School Daze: ‘No education is lost’ says Loretta Kennedy

School Daze: ‘No education is lost’ says Loretta Kennedy

I’m originally from Mayo. I grew up in Swinford and I attended both primary and secondary school there. The primary school was mixed up until first class and then it was an all-girls situation for the rest of the way, when the boys were exported across the road to the boy’s school. Secondary school was mixed. It was a convent, but had nuns, lay people, and priests teaching — that’s rural Ireland in a nutshell.

I am the eldest of five and I was by nature very well-behaved during my school days. I remember my first day at school so distinctly because I was watching one child — one boy — who was crying and crying and crying for his mum. I remember having a lump in my throat but I would not allow myself to cry. I think this is down to being the eldest child and not wanting to cause trouble. I wanted to be dependable, sensible, looked out for my siblings, that kind of thing.

I have three daughters and I recently had the whole conversation about a mobile phone with my eldest. Her dad works in tech as a software engineer and he told her teasingly, that she wouldn’t get a phone until she was 16. She came to me in tears saying how unfair it was being the oldest child and that her younger sisters will get phones at a far younger age than she eventually gets one. I thought it was a great example of what it’s like to be the eldest child. The expectations that a parent has on the oldest child are definitely different, because you have no clue with your first. My dad was a secondary school teacher and I think that his job and the expectations that come with it definitely played a part in how I conducted myself while at school.

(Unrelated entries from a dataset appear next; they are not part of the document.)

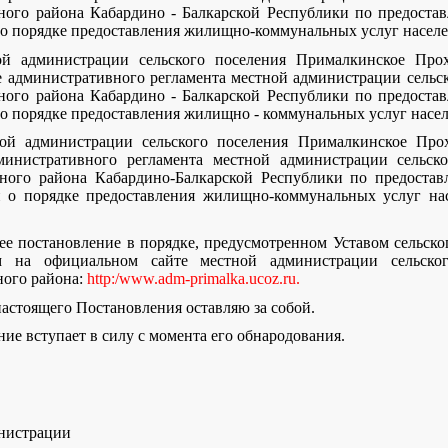
ного района Кабардино - Балкарской Республики по предоста
о порядке предоставления жилищно-коммунальных услуг насел
ой администрации сельского поселения Прималкинское Про
е административного регламента местной администрации сельс
ного района Кабардино - Балкарской Республики по предоста
о порядке предоставления жилищно - коммунальных услуг насе
ной администрации сельского поселения Прималкинское Про
инистративного регламента местной администрации сельск
ного района Кабардино-Балкарской Республики по предоста
 о порядке предоставления жилищно-коммунальных услуг нас
ее постановление в порядке, предусмотренном Уставом сельск
м на официальном сайте местной администрации сельског
ого района:
http:/www.adm-primalka.ucoz.ru.
настоящего Постановления оставляю за собой.
ие вступает в силу с момента его обнародования.
инистрации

My favourite teacher ever was my junior infants teacher. She was a nun and her name was Sister Evelyn and she was one of the loveliest people I have ever met. She was so kind and smiley and gentle and soft.

I remember, for my birthday, she gave me a birthday card with Kermit the Frog on it, who I loved. For some reason, she came to my birthday party at my house. I remember her crawling through a ditch with me — I wanted to show her some flowers that were over this ditch and she actually crawled through it with me so that she could see these blooms with me. This was not the experience I had with the rest of the nuns, so maybe that’s why I hold her in such high esteem but she was a very gentle woman. I was a decent student. I loved languages, I loved English, I loved Irish. I got it into my head that I didn’t like maths, and I was no good at it and that has actually stayed with me all my life. In these formative years, when you are blocked by a subject like this it can be paralysing for the rest of your life. There are certain questions that still get me, like ‘if Mary leaves Athlone and her train is doing 120km an hour, how long will it take’ — these kind of questions send me into a sweat.

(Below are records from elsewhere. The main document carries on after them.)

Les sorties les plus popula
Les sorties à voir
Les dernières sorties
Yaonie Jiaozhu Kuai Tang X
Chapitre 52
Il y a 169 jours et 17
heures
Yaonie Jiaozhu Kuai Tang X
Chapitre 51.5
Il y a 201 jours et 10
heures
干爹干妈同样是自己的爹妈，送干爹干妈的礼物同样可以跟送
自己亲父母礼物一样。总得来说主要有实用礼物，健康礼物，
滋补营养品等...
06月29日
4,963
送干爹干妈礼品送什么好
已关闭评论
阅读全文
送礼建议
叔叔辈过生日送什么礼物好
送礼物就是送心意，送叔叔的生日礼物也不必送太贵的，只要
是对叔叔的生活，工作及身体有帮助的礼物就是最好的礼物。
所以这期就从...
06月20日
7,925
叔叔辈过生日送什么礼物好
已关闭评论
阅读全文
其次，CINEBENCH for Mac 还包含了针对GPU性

Once, I didn’t do my homework for a couple of nights running, which would have been very unlike me. I hadn’t done my tables or my maths and I remember getting one out of ten in the test. We had to put our heads down on the table, and then you had to put your hand up in the air if you got ten out of 10, and then nine out of ten, and so on. I didn’t put my hand up at all, because I was so ashamed by how I had done. One of the girls then put up her hand and said ‘Loretta Kennedy didn’t put her hand up to say what she got’. I felt so ashamed and I remember deciding that I would always do my homework, because this feeling was the result of not doing it.

When I think of the child that I was, I definitely see the roots of entrepreneurship in her. I think that stems from an adaptability. I’ve been an intuitive learner my entire life; that means, if I know that something is not for me and is not working, then I’ll put it down. I realise that there are certain subjects that are not a good fit for me and I think this is something that has always been in me.

I think the most important lesson that I will take from my school days is that no education is lost. I did a couple of years studying one law at UL and I absolutely hated it. I ended up converting the credits that I earned at Limerick towards a degree in English and Psychology. I believe that having the ability to identify the resources that are open to you in the present moment and use to the best of your ability is one of the greatest things that a child can learn.